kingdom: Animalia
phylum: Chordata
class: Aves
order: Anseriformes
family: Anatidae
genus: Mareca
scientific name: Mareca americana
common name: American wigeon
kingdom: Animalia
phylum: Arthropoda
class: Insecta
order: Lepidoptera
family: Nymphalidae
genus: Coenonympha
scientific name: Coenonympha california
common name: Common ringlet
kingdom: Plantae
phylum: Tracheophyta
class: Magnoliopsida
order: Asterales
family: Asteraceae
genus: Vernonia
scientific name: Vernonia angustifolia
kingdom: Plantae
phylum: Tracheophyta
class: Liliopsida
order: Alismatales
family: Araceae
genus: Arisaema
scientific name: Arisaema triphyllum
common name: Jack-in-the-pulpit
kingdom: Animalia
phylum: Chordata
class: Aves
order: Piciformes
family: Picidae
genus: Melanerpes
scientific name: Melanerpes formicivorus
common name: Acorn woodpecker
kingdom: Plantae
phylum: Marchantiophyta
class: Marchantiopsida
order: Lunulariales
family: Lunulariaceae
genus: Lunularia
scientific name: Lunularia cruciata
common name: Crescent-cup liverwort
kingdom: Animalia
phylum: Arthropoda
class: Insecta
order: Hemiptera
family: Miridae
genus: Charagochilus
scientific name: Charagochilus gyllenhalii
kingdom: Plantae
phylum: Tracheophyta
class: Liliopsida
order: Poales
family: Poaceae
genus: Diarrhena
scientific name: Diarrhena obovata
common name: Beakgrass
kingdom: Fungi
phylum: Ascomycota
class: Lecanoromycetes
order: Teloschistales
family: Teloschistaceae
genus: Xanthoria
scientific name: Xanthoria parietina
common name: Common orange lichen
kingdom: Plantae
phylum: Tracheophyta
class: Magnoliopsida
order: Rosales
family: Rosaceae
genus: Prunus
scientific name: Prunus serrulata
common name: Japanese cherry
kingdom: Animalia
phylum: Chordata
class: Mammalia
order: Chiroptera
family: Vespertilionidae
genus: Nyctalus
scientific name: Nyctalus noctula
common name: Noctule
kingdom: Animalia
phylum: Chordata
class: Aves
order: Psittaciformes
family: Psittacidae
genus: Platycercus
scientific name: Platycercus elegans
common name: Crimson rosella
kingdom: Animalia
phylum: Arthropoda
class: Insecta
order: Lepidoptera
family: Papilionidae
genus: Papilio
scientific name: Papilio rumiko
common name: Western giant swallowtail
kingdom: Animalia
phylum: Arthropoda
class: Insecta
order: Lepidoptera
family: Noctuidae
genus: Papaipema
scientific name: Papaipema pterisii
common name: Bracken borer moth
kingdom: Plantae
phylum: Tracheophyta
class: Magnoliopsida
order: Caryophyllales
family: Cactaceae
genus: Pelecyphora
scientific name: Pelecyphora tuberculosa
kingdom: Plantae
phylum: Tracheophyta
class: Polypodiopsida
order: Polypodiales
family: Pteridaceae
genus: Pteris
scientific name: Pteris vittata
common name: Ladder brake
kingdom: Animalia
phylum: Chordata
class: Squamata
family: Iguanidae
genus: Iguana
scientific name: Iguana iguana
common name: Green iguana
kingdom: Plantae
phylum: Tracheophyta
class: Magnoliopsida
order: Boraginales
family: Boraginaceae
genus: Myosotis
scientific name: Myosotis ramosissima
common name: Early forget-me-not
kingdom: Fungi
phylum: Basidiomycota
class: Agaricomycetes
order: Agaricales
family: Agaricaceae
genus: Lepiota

# # # #

__Exercise details__: Reproduce every row above verbatim, line by line and in the original order, with no changes.

__Exercise solution__:
kingdom: Animalia
phylum: Chordata
class: Aves
order: Anseriformes
family: Anatidae
genus: Mareca
scientific name: Mareca americana
common name: American wigeon
kingdom: Animalia
phylum: Arthropoda
class: Insecta
order: Lepidoptera
family: Nymphalidae
genus: Coenonympha
scientific name: Coenonympha california
common name: Common ringlet
kingdom: Plantae
phylum: Tracheophyta
class: Magnoliopsida
order: Asterales
family: Asteraceae
genus: Vernonia
scientific name: Vernonia angustifolia
kingdom: Plantae
phylum: Tracheophyta
class: Liliopsida
order: Alismatales
family: Araceae
genus: Arisaema
scientific name: Arisaema triphyllum
common name: Jack-in-the-pulpit
kingdom: Animalia
phylum: Chordata
class: Aves
order: Piciformes
family: Picidae
genus: Melanerpes
scientific name: Melanerpes formicivorus
common name: Acorn woodpecker
kingdom: Plantae
phylum: Marchantiophyta
class: Marchantiopsida
order: Lunulariales
family: Lunulariaceae
genus: Lunularia
scientific name: Lunularia cruciata
common name: Crescent-cup liverwort
kingdom: Animalia
phylum: Arthropoda
class: Insecta
order: Hemiptera
family: Miridae
genus: Charagochilus
scientific name: Charagochilus gyllenhalii
kingdom: Plantae
phylum: Tracheophyta
class: Liliopsida
order: Poales
family: Poaceae
genus: Diarrhena
scientific name: Diarrhena obovata
common name: Beakgrass
kingdom: Fungi
phylum: Ascomycota
class: Lecanoromycetes
order: Teloschistales
family: Teloschistaceae
genus: Xanthoria
scientific name: Xanthoria parietina
common name: Common orange lichen
kingdom: Plantae
phylum: Tracheophyta
class: Magnoliopsida
order: Rosales
family: Rosaceae
genus: Prunus
scientific name: Prunus serrulata
common name: Japanese cherry
kingdom: Animalia
phylum: Chordata
class: Mammalia
order: Chiroptera
family: Vespertilionidae
genus: Nyctalus
scientific name: Nyctalus noctula
common name: Noctule
kingdom: Animalia
phylum: Chordata
class: Aves
order: Psittaciformes
family: Psittacidae
genus: Platycercus
scientific name: Platycercus elegans
common name: Crimson rosella
kingdom: Animalia
phylum: Arthropoda
class: Insecta
order: Lepidoptera
family: Papilionidae
genus: Papilio
scientific name: Papilio rumiko
common name: Western giant swallowtail
kingdom: Animalia
phylum: Arthropoda
class: Insecta
order: Lepidoptera
family: Noctuidae
genus: Papaipema
scientific name: Papaipema pterisii
common name: Bracken borer moth
kingdom: Plantae
phylum: Tracheophyta
class: Magnoliopsida
order: Caryophyllales
family: Cactaceae
genus: Pelecyphora
scientific name: Pelecyphora tuberculosa
kingdom: Plantae
phylum: Tracheophyta
class: Polypodiopsida
order: Polypodiales
family: Pteridaceae
genus: Pteris
scientific name: Pteris vittata
common name: Ladder brake
kingdom: Animalia
phylum: Chordata
class: Squamata
family: Iguanidae
genus: Iguana
scientific name: Iguana iguana
common name: Green iguana
kingdom: Plantae
phylum: Tracheophyta
class: Magnoliopsida
order: Boraginales
family: Boraginaceae
genus: Myosotis
scientific name: Myosotis ramosissima
common name: Early forget-me-not
kingdom: Fungi
phylum: Basidiomycota
class: Agaricomycetes
order: Agaricales
family: Agaricaceae
genus: Lepiota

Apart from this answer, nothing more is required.